- **Objective**:
In the text on hydrogen fuel, what must be true of the electricity fed into an electrolyser to produce green hydrogen?

Though there are hydrogen-fuelled newbuildings on order — including MSC Group projects to run luxury cruise ships on a hydrogen fuel cell and from Norway’s Viasea on shortsea container ships — DNV sees hydrogen primarily used in producing ammonia and methanol. Statistics from the Norwegian classification society suggest just a sliver of the hydrogen produced by 2050 will be used directly as fuel.

DNV found that much of it would be used in manufacturing.

To produce hydrogen, water needs to be run through an electrolyser to separate the oxygen and hydrogen. To produce green hydrogen, the electricity fed into the electrolyser needs to be sourced renewably.

DNV has argued what green hydrogen gets produced should be prioritised for hard-to-abate industries, while Yara Growth Ventures chief executive Stian Nygaard suggested electricity prices need to come down if hydrogen production will become profitable.

- **Listed entries**:

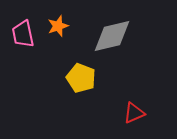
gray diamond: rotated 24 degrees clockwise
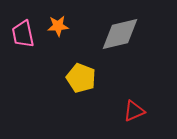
orange star: rotated 15 degrees clockwise
gray diamond: moved 8 px right, 2 px up
red triangle: moved 2 px up
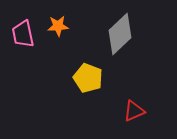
gray diamond: rotated 30 degrees counterclockwise
yellow pentagon: moved 7 px right
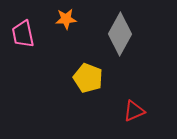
orange star: moved 8 px right, 7 px up
gray diamond: rotated 18 degrees counterclockwise
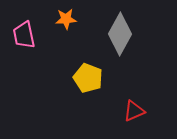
pink trapezoid: moved 1 px right, 1 px down
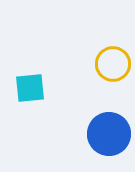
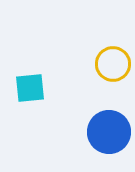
blue circle: moved 2 px up
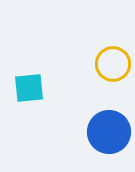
cyan square: moved 1 px left
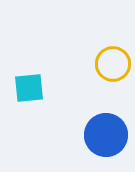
blue circle: moved 3 px left, 3 px down
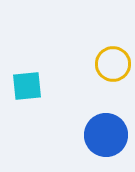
cyan square: moved 2 px left, 2 px up
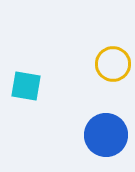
cyan square: moved 1 px left; rotated 16 degrees clockwise
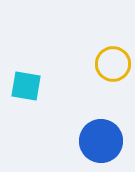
blue circle: moved 5 px left, 6 px down
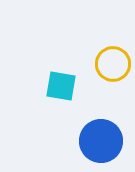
cyan square: moved 35 px right
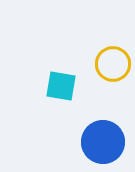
blue circle: moved 2 px right, 1 px down
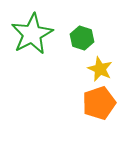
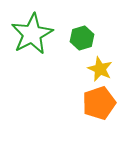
green hexagon: rotated 25 degrees clockwise
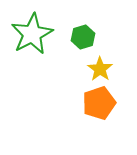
green hexagon: moved 1 px right, 1 px up
yellow star: rotated 10 degrees clockwise
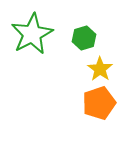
green hexagon: moved 1 px right, 1 px down
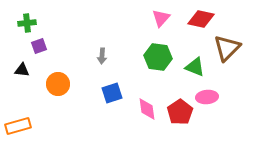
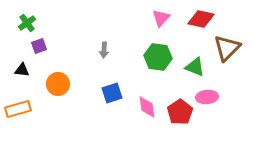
green cross: rotated 30 degrees counterclockwise
gray arrow: moved 2 px right, 6 px up
pink diamond: moved 2 px up
orange rectangle: moved 17 px up
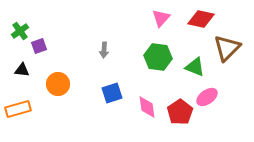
green cross: moved 7 px left, 8 px down
pink ellipse: rotated 30 degrees counterclockwise
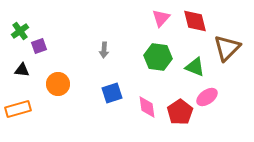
red diamond: moved 6 px left, 2 px down; rotated 64 degrees clockwise
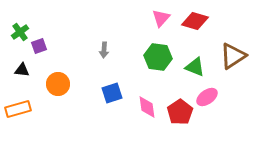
red diamond: rotated 60 degrees counterclockwise
green cross: moved 1 px down
brown triangle: moved 6 px right, 8 px down; rotated 12 degrees clockwise
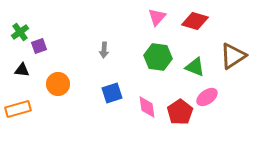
pink triangle: moved 4 px left, 1 px up
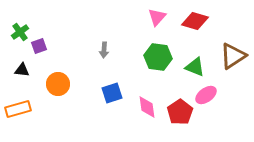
pink ellipse: moved 1 px left, 2 px up
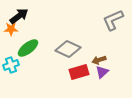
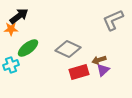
purple triangle: moved 1 px right, 2 px up
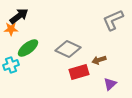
purple triangle: moved 7 px right, 14 px down
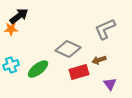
gray L-shape: moved 8 px left, 9 px down
green ellipse: moved 10 px right, 21 px down
purple triangle: rotated 24 degrees counterclockwise
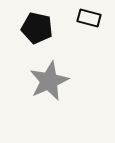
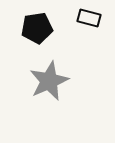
black pentagon: rotated 20 degrees counterclockwise
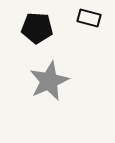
black pentagon: rotated 12 degrees clockwise
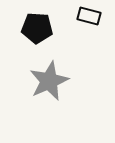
black rectangle: moved 2 px up
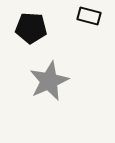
black pentagon: moved 6 px left
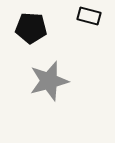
gray star: rotated 9 degrees clockwise
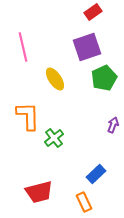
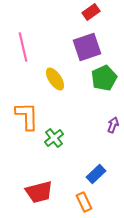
red rectangle: moved 2 px left
orange L-shape: moved 1 px left
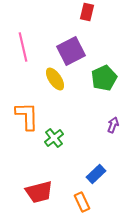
red rectangle: moved 4 px left; rotated 42 degrees counterclockwise
purple square: moved 16 px left, 4 px down; rotated 8 degrees counterclockwise
orange rectangle: moved 2 px left
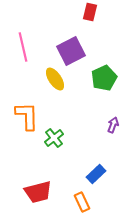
red rectangle: moved 3 px right
red trapezoid: moved 1 px left
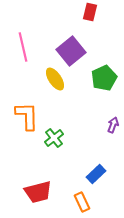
purple square: rotated 12 degrees counterclockwise
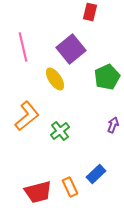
purple square: moved 2 px up
green pentagon: moved 3 px right, 1 px up
orange L-shape: rotated 52 degrees clockwise
green cross: moved 6 px right, 7 px up
orange rectangle: moved 12 px left, 15 px up
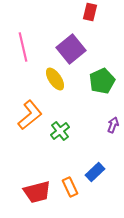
green pentagon: moved 5 px left, 4 px down
orange L-shape: moved 3 px right, 1 px up
blue rectangle: moved 1 px left, 2 px up
red trapezoid: moved 1 px left
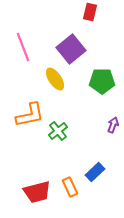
pink line: rotated 8 degrees counterclockwise
green pentagon: rotated 25 degrees clockwise
orange L-shape: rotated 28 degrees clockwise
green cross: moved 2 px left
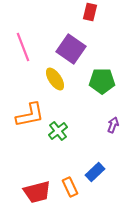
purple square: rotated 16 degrees counterclockwise
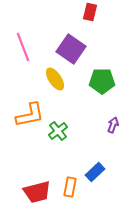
orange rectangle: rotated 36 degrees clockwise
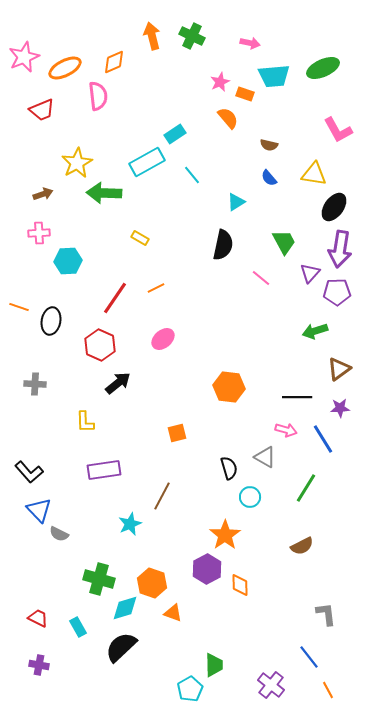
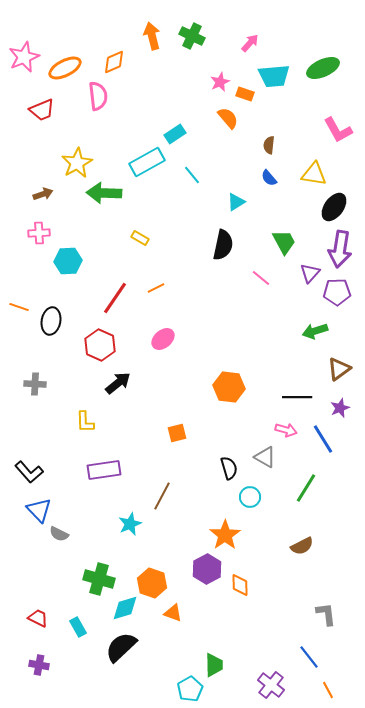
pink arrow at (250, 43): rotated 60 degrees counterclockwise
brown semicircle at (269, 145): rotated 84 degrees clockwise
purple star at (340, 408): rotated 18 degrees counterclockwise
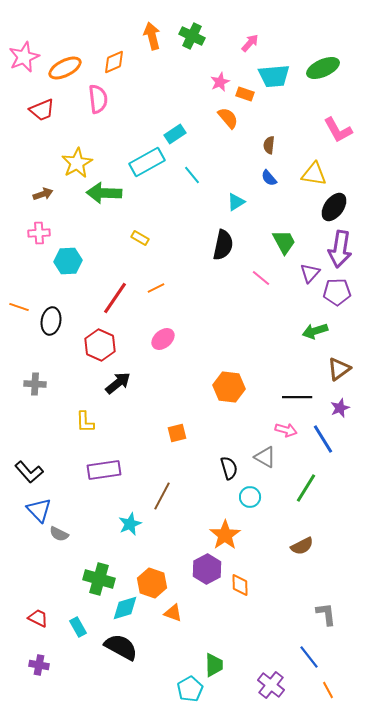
pink semicircle at (98, 96): moved 3 px down
black semicircle at (121, 647): rotated 72 degrees clockwise
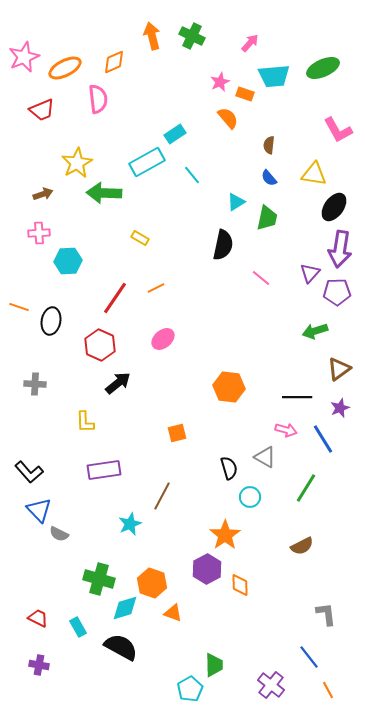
green trapezoid at (284, 242): moved 17 px left, 24 px up; rotated 40 degrees clockwise
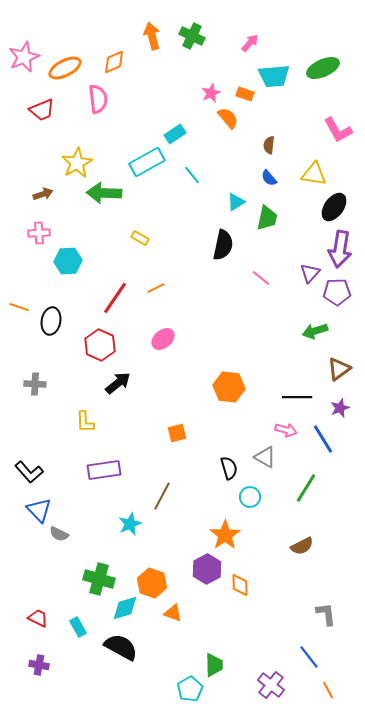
pink star at (220, 82): moved 9 px left, 11 px down
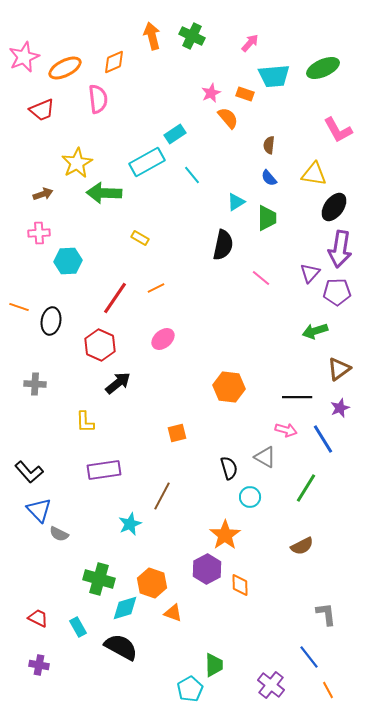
green trapezoid at (267, 218): rotated 12 degrees counterclockwise
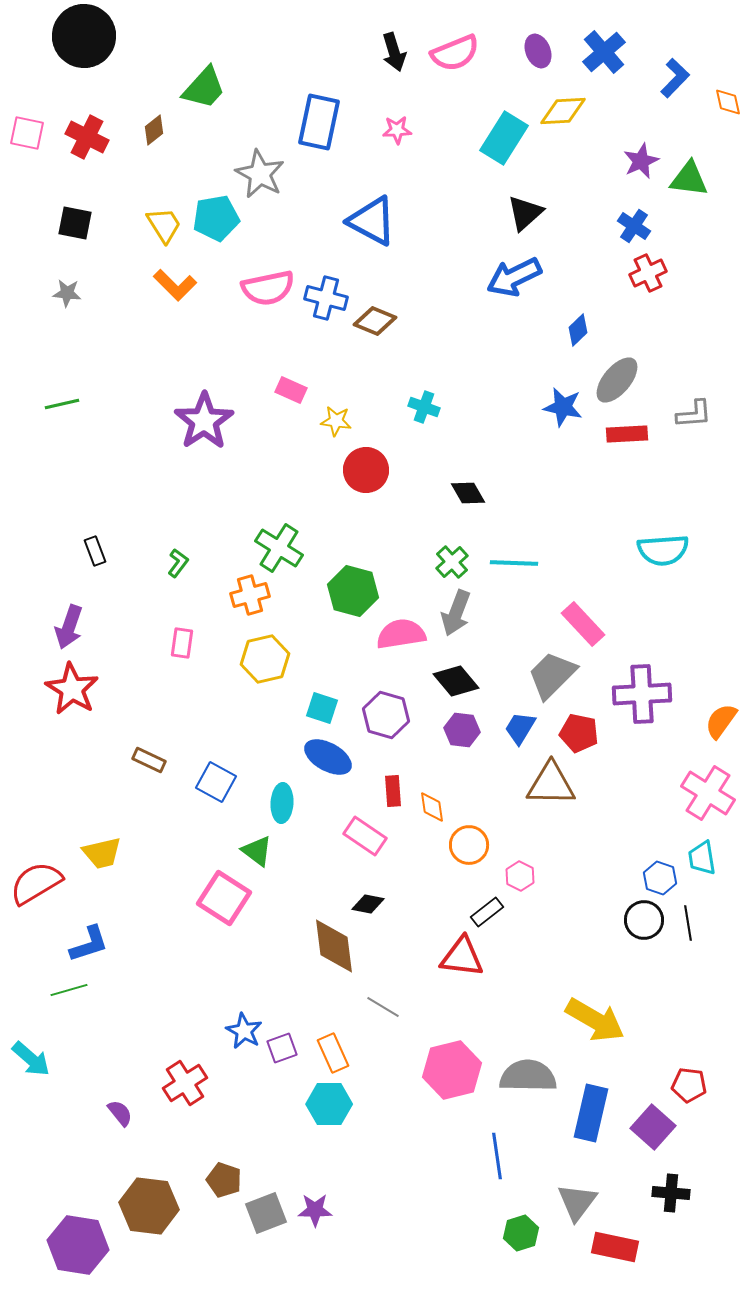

- **Correct answer**:
It must be sourced renewably.